Exercise description
Quote the lines below word for word, leaving out the pictures.

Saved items
====

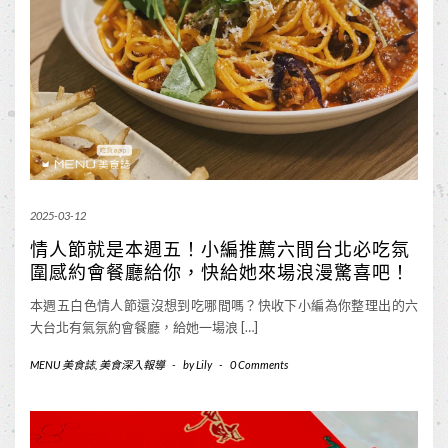
2025-03-12
情人節就是本週五！小編推薦六間台北必吃氛
圍感約會餐廳給你，快給她來場浪漫驚喜吧！
本週五白色情人節還沒想到吃哪間嗎？快收下小編為你整理出的六
大台北有氣氛約會餐廳，給她一場浪 […]
MENU 美食誌
,
美食深入報導
-
by
Lily
-
0 Comments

====

Your solution
2025-03-12
情人節就是本週五！小編推薦六間台北必吃氛
圍感約會餐廳給你，快給她來場浪漫驚喜吧！
本週五白色情人節還沒想到吃哪間嗎？快收下小編為你整理出的六
大台北有氣氛約會餐廳，給她一場浪 […]
MENU 美食誌
,
美食深入報導
-
by
Lily
-
0 Comments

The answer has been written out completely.